[MATERIAL FOR THE TASK]:
+ + + +
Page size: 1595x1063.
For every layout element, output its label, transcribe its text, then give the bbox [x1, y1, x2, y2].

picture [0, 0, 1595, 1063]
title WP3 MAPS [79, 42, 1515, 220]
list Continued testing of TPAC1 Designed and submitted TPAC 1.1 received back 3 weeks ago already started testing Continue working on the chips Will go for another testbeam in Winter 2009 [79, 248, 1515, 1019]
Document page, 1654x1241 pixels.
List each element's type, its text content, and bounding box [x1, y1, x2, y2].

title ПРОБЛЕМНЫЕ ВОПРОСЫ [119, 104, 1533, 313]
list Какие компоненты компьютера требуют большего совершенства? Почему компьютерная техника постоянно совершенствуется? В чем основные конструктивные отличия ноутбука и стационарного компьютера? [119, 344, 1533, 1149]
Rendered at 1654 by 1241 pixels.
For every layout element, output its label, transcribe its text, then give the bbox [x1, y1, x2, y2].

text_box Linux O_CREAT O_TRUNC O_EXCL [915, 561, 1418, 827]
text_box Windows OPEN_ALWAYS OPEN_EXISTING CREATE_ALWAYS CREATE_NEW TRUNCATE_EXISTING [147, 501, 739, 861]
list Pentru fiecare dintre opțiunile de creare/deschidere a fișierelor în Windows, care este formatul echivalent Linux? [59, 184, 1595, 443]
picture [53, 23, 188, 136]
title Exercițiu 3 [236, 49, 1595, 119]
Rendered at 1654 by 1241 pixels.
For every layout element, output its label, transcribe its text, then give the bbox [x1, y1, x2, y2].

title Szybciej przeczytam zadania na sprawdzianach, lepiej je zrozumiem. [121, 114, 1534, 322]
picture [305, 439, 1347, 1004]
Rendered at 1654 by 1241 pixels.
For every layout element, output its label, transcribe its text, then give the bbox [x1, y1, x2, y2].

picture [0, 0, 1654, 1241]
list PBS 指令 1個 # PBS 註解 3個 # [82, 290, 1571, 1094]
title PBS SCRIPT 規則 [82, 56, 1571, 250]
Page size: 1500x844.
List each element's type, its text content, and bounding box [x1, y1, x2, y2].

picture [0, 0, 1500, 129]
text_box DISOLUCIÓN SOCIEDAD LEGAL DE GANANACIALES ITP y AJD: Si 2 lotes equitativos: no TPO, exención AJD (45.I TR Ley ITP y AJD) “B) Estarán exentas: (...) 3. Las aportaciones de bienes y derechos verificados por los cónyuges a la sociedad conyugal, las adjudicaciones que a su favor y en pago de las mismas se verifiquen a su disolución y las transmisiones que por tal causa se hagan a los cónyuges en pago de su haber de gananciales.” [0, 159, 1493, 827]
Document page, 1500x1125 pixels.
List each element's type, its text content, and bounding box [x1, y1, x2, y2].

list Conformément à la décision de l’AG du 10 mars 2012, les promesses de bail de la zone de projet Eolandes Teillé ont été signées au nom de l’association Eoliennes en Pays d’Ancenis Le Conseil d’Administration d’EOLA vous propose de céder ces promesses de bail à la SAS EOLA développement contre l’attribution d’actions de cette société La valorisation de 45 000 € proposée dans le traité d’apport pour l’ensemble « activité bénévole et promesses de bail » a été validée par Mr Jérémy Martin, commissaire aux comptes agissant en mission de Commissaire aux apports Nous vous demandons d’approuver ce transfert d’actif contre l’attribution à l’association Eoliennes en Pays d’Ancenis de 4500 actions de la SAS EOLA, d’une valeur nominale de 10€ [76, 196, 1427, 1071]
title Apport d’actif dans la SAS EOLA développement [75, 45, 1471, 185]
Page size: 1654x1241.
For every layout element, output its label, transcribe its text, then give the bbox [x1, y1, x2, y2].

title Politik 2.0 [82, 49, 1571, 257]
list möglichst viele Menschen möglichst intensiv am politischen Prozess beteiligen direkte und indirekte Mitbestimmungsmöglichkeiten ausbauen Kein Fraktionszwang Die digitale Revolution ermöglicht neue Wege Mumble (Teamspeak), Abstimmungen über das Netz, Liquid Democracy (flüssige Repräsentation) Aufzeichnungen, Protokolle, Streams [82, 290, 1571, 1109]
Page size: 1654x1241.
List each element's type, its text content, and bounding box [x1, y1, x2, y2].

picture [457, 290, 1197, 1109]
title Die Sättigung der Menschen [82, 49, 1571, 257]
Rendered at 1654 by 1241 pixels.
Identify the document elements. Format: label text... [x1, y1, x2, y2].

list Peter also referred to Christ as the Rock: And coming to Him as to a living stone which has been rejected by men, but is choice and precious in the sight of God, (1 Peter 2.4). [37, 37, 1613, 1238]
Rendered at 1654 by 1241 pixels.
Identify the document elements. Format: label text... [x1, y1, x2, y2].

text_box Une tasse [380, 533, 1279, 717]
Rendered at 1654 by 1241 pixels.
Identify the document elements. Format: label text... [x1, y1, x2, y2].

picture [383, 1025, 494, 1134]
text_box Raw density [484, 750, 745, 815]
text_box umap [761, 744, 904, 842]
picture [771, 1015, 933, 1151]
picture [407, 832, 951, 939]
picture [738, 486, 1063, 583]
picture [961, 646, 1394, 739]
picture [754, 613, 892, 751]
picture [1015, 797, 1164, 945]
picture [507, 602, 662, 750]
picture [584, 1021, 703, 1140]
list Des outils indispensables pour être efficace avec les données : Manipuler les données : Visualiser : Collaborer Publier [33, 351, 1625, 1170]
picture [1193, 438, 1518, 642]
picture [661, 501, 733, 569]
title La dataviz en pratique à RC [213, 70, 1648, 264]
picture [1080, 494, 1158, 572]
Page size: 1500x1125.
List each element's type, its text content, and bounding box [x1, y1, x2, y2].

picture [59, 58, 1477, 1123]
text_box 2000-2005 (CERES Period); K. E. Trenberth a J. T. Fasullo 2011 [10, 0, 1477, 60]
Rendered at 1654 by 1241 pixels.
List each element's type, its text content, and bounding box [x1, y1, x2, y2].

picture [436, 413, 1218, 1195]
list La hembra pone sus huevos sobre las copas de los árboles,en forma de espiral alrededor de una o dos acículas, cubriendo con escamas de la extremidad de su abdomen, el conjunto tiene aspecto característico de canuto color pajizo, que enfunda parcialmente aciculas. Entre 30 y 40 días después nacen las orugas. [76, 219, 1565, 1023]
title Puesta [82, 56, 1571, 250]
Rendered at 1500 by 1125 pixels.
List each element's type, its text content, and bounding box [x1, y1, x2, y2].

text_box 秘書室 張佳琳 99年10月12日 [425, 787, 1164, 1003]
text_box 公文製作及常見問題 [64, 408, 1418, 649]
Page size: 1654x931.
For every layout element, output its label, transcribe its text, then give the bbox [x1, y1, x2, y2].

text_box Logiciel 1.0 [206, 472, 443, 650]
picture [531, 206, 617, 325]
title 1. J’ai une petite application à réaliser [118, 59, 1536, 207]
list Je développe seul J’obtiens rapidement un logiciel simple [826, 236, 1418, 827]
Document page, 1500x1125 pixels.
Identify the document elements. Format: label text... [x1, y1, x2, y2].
+ + + +
Please render every line of the records above as a numbered list, leaving out the blank lines.

[CORRECT ANSWER]:
1. Page size: 1595x1063.
2. For every layout element, output its label, transcribe its text, then give the bbox [x1, y1, x2, y2].
3. picture [0, 0, 1595, 1063]
4. title WP3 MAPS [79, 42, 1515, 220]
5. list Continued testing of TPAC1 Designed and submitted TPAC 1.1 received back 3 weeks ago already started testing Continue working on the chips Will go for another testbeam in Winter 2009 [79, 248, 1515, 1019]
6. Document page, 1654x1241 pixels.
7. List each element's type, its text content, and bounding box [x1, y1, x2, y2].
8. title ПРОБЛЕМНЫЕ ВОПРОСЫ [119, 104, 1533, 313]
9. list Какие компоненты компьютера требуют большего совершенства? Почему компьютерная техника постоянно совершенствуется? В чем основные конструктивные отличия ноутбука и стационарного компьютера? [119, 344, 1533, 1149]
10. Rendered at 1654 by 1241 pixels.
11. For every layout element, output its label, transcribe its text, then give the bbox [x1, y1, x2, y2].
12. text_box Linux O_CREAT O_TRUNC O_EXCL [915, 561, 1418, 827]
13. text_box Windows OPEN_ALWAYS OPEN_EXISTING CREATE_ALWAYS CREATE_NEW TRUNCATE_EXISTING [147, 501, 739, 861]
14. list Pentru fiecare dintre opțiunile de creare/deschidere a fișierelor în Windows, care este formatul echivalent Linux? [59, 184, 1595, 443]
15. picture [53, 23, 188, 136]
16. title Exercițiu 3 [236, 49, 1595, 119]
17. Rendered at 1654 by 1241 pixels.
18. For every layout element, output its label, transcribe its text, then give the bbox [x1, y1, x2, y2].
19. title Szybciej przeczytam zadania na sprawdzianach, lepiej je zrozumiem. [121, 114, 1534, 322]
20. picture [305, 439, 1347, 1004]
21. Rendered at 1654 by 1241 pixels.
22. For every layout element, output its label, transcribe its text, then give the bbox [x1, y1, x2, y2].
23. picture [0, 0, 1654, 1241]
24. list PBS 指令 1個 # PBS 註解 3個 # [82, 290, 1571, 1094]
25. title PBS SCRIPT 規則 [82, 56, 1571, 250]
26. Page size: 1500x844.
27. List each element's type, its text content, and bounding box [x1, y1, x2, y2].
28. picture [0, 0, 1500, 129]
29. text_box DISOLUCIÓN SOCIEDAD LEGAL DE GANANACIALES ITP y AJD: Si 2 lotes equitativos: no TPO, exención AJD (45.I TR Ley ITP y AJD) “B) Estarán exentas: (...) 3. Las aportaciones de bienes y derechos verificados por los cónyuges a la sociedad conyugal, las adjudicaciones que a su favor y en pago de las mismas se verifiquen a su disolución y las transmisiones que por tal causa se hagan a los cónyuges en pago de su haber de gananciales.” [0, 159, 1493, 827]
30. Document page, 1500x1125 pixels.
31. List each element's type, its text content, and bounding box [x1, y1, x2, y2].
32. list Conformément à la décision de l’AG du 10 mars 2012, les promesses de bail de la zone de projet Eolandes Teillé ont été signées au nom de l’association Eoliennes en Pays d’Ancenis Le Conseil d’Administration d’EOLA vous propose de céder ces promesses de bail à la SAS EOLA développement contre l’attribution d’actions de cette société La valorisation de 45 000 € proposée dans le traité d’apport pour l’ensemble « activité bénévole et promesses de bail » a été validée par Mr Jérémy Martin, commissaire aux comptes agissant en mission de Commissaire aux apports Nous vous demandons d’approuver ce transfert d’actif contre l’attribution à l’association Eoliennes en Pays d’Ancenis de 4500 actions de la SAS EOLA, d’une valeur nominale de 10€ [76, 196, 1427, 1071]
33. title Apport d’actif dans la SAS EOLA développement [75, 45, 1471, 185]
34. Page size: 1654x1241.
35. For every layout element, output its label, transcribe its text, then give the bbox [x1, y1, x2, y2].
36. title Politik 2.0 [82, 49, 1571, 257]
37. list möglichst viele Menschen möglichst intensiv am politischen Prozess beteiligen direkte und indirekte Mitbestimmungsmöglichkeiten ausbauen Kein Fraktionszwang Die digitale Revolution ermöglicht neue Wege Mumble (Teamspeak), Abstimmungen über das Netz, Liquid Democracy (flüssige Repräsentation) Aufzeichnungen, Protokolle, Streams [82, 290, 1571, 1109]
38. Page size: 1654x1241.
39. List each element's type, its text content, and bounding box [x1, y1, x2, y2].
40. picture [457, 290, 1197, 1109]
41. title Die Sättigung der Menschen [82, 49, 1571, 257]
42. Rendered at 1654 by 1241 pixels.
43. Identify the document elements. Format: label text... [x1, y1, x2, y2].
44. list Peter also referred to Christ as the Rock: And coming to Him as to a living stone which has been rejected by men, but is choice and precious in the sight of God, (1 Peter 2.4). [37, 37, 1613, 1238]
45. Rendered at 1654 by 1241 pixels.
46. Identify the document elements. Format: label text... [x1, y1, x2, y2].
47. text_box Une tasse [380, 533, 1279, 717]
48. Rendered at 1654 by 1241 pixels.
49. Identify the document elements. Format: label text... [x1, y1, x2, y2].
50. picture [383, 1025, 494, 1134]
51. text_box Raw density [484, 750, 745, 815]
52. text_box umap [761, 744, 904, 842]
53. picture [771, 1015, 933, 1151]
54. picture [407, 832, 951, 939]
55. picture [738, 486, 1063, 583]
56. picture [961, 646, 1394, 739]
57. picture [754, 613, 892, 751]
58. picture [1015, 797, 1164, 945]
59. picture [507, 602, 662, 750]
60. picture [584, 1021, 703, 1140]
61. list Des outils indispensables pour être efficace avec les données : Manipuler les données : Visualiser : Collaborer Publier [33, 351, 1625, 1170]
62. picture [1193, 438, 1518, 642]
63. picture [661, 501, 733, 569]
64. title La dataviz en pratique à RC [213, 70, 1648, 264]
65. picture [1080, 494, 1158, 572]
66. Page size: 1500x1125.
67. List each element's type, its text content, and bounding box [x1, y1, x2, y2].
68. picture [59, 58, 1477, 1123]
69. text_box 2000-2005 (CERES Period); K. E. Trenberth a J. T. Fasullo 2011 [10, 0, 1477, 60]
70. Rendered at 1654 by 1241 pixels.
71. List each element's type, its text content, and bounding box [x1, y1, x2, y2].
72. picture [436, 413, 1218, 1195]
73. list La hembra pone sus huevos sobre las copas de los árboles,en forma de espiral alrededor de una o dos acículas, cubriendo con escamas de la extremidad de su abdomen, el conjunto tiene aspecto característico de canuto color pajizo, que enfunda parcialmente aciculas. Entre 30 y 40 días después nacen las orugas. [76, 219, 1565, 1023]
74. title Puesta [82, 56, 1571, 250]
75. Rendered at 1500 by 1125 pixels.
76. List each element's type, its text content, and bounding box [x1, y1, x2, y2].
77. text_box 秘書室 張佳琳 99年10月12日 [425, 787, 1164, 1003]
78. text_box 公文製作及常見問題 [64, 408, 1418, 649]
79. Page size: 1654x931.
80. For every layout element, output its label, transcribe its text, then give the bbox [x1, y1, x2, y2].
81. text_box Logiciel 1.0 [206, 472, 443, 650]
82. picture [531, 206, 617, 325]
83. title 1. J’ai une petite application à réaliser [118, 59, 1536, 207]
84. list Je développe seul J’obtiens rapidement un logiciel simple [826, 236, 1418, 827]
85. Document page, 1500x1125 pixels.
86. Identify the document elements. Format: label text... [x1, y1, x2, y2].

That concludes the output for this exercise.